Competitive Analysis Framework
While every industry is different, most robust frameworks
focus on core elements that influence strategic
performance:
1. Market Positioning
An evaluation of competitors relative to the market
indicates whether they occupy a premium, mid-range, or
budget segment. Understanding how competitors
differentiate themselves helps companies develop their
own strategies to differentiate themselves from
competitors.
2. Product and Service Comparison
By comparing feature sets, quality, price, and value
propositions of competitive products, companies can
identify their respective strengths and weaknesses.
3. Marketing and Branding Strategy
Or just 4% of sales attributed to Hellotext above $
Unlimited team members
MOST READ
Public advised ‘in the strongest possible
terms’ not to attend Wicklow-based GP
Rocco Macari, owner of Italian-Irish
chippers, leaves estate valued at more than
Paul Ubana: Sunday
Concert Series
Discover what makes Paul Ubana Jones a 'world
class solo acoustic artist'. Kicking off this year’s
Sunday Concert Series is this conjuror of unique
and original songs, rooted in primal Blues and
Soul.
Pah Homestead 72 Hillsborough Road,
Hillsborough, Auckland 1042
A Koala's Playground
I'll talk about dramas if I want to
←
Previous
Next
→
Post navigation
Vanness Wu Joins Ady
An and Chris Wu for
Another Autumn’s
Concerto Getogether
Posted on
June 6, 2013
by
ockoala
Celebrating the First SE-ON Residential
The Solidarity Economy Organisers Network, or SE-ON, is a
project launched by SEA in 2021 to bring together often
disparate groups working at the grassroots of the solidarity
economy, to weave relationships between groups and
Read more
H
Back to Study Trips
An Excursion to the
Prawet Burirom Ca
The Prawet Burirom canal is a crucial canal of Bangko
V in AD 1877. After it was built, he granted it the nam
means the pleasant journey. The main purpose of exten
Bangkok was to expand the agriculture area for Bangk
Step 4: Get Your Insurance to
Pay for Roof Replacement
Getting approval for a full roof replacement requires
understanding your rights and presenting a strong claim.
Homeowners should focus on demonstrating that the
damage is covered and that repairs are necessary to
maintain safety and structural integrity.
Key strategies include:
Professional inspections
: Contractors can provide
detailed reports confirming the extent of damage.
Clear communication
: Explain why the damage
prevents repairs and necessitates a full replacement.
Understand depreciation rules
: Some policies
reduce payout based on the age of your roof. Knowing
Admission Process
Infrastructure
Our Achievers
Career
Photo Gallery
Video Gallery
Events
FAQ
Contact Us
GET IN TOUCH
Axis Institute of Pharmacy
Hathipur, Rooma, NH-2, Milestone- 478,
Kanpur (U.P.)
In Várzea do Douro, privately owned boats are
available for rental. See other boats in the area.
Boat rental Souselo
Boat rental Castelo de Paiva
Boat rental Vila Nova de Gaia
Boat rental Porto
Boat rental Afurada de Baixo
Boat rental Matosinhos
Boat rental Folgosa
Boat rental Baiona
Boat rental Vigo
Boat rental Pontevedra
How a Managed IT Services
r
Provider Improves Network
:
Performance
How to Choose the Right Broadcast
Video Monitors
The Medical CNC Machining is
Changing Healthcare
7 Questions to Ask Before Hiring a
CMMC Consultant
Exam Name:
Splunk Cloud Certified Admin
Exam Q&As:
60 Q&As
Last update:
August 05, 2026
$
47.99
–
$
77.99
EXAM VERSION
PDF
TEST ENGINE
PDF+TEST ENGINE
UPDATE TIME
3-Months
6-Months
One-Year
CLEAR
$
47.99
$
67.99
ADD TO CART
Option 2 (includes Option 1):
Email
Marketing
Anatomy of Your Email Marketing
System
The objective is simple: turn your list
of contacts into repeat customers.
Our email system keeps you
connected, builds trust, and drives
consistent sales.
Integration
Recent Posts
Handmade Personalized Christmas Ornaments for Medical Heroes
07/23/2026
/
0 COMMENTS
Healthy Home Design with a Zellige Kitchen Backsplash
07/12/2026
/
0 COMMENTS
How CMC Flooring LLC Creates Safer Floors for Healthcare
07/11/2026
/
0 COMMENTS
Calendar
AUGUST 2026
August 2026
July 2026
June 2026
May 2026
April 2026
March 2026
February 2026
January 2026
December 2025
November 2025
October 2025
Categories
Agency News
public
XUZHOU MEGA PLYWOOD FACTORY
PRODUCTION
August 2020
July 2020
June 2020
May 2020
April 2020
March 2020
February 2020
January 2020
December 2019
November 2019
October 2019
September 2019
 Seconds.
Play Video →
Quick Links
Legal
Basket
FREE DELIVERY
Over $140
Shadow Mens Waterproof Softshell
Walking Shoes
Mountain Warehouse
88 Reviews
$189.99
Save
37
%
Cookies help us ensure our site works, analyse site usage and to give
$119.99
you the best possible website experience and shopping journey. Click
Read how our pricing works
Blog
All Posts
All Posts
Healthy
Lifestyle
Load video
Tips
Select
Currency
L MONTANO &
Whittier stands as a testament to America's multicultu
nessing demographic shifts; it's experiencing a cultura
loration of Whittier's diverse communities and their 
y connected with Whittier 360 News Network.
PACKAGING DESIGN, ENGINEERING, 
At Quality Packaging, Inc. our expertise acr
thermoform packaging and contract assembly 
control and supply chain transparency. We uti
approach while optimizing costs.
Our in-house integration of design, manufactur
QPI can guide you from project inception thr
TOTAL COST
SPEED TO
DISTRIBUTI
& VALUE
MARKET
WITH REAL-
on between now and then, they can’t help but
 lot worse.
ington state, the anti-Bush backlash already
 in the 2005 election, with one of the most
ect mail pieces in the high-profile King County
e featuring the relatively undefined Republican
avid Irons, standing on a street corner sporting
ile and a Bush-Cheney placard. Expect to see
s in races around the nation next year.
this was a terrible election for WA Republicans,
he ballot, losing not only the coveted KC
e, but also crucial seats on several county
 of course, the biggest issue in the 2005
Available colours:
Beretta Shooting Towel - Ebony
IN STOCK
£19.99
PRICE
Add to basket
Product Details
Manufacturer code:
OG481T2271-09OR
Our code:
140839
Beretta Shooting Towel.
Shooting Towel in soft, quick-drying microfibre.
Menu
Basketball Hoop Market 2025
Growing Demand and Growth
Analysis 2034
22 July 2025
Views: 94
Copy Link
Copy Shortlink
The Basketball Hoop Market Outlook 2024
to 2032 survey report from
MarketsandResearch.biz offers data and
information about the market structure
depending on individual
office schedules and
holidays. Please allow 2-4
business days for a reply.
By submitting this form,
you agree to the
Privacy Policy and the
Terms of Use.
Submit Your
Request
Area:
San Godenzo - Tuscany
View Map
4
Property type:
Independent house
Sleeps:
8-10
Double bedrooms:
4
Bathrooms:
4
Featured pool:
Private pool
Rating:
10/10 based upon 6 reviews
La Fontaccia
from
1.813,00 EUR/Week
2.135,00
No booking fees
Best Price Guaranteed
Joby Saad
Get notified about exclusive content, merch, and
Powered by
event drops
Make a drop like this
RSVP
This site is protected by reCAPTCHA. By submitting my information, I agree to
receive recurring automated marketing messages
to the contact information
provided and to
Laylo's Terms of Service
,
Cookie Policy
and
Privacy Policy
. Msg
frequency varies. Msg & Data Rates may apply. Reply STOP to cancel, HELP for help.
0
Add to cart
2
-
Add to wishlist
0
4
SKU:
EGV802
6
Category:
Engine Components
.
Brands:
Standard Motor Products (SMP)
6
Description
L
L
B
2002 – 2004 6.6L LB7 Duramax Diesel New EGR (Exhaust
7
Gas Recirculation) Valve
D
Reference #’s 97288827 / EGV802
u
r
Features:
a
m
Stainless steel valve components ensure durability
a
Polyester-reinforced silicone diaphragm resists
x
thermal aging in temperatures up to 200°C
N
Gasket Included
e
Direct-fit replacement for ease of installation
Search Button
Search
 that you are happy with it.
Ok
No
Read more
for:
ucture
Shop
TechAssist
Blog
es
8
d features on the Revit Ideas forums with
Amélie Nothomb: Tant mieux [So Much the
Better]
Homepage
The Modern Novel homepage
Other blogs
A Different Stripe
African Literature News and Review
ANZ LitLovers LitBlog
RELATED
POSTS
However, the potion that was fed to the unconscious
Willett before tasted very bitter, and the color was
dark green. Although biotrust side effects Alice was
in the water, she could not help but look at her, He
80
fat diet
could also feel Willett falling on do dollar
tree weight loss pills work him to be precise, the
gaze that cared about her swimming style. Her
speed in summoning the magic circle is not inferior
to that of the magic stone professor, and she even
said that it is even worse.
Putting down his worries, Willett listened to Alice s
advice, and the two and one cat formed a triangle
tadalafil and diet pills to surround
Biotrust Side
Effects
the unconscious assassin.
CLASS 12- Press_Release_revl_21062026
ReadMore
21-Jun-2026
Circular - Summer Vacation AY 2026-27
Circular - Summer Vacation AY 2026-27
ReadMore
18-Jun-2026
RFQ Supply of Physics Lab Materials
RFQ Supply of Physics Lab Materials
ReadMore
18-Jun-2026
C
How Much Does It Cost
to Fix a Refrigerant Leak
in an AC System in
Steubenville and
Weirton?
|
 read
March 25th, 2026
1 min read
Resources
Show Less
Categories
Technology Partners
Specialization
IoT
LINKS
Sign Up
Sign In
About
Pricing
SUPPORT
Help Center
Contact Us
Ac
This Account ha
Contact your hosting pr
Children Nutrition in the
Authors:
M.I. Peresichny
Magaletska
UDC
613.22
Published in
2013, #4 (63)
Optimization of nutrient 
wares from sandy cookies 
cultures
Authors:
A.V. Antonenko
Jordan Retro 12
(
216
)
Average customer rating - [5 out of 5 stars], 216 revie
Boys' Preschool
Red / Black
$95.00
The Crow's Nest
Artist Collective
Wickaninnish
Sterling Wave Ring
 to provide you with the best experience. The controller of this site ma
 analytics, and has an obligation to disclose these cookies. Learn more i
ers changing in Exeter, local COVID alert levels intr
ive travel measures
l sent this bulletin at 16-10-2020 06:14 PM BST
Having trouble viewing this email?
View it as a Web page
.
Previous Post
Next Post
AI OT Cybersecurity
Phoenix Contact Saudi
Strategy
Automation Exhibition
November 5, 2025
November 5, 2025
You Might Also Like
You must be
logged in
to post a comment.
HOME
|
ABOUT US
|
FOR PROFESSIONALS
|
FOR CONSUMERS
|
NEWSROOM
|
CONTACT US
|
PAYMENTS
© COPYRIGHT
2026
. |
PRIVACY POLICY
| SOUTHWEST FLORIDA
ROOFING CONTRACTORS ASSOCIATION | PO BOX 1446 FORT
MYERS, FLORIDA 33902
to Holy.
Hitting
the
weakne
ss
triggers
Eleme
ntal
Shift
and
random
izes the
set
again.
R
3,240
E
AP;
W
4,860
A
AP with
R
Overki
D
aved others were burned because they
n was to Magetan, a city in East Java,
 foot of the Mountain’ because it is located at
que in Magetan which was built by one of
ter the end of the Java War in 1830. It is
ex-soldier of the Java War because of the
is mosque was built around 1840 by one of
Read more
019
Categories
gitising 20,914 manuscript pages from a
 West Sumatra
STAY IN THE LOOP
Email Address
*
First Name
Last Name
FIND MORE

Job:
Convert the stretch from the start of the records through the line containing "indicates whether they" into a Markdown table with two columns, Number and Text. Give each line its own row with its number, and skip any blank lines.

Your solution:
| Number | Text |
|---|---|
| 1 | Competitive Analysis Framework |
| 2 | While every industry is different, most robust frameworks |
| 3 | focus on core elements that influence strategic |
| 4 | performance: |
| 5 | 1. Market Positioning |
| 6 | An evaluation of competitors relative to the market |
| 7 | indicates whether they occupy a premium, mid-range, or |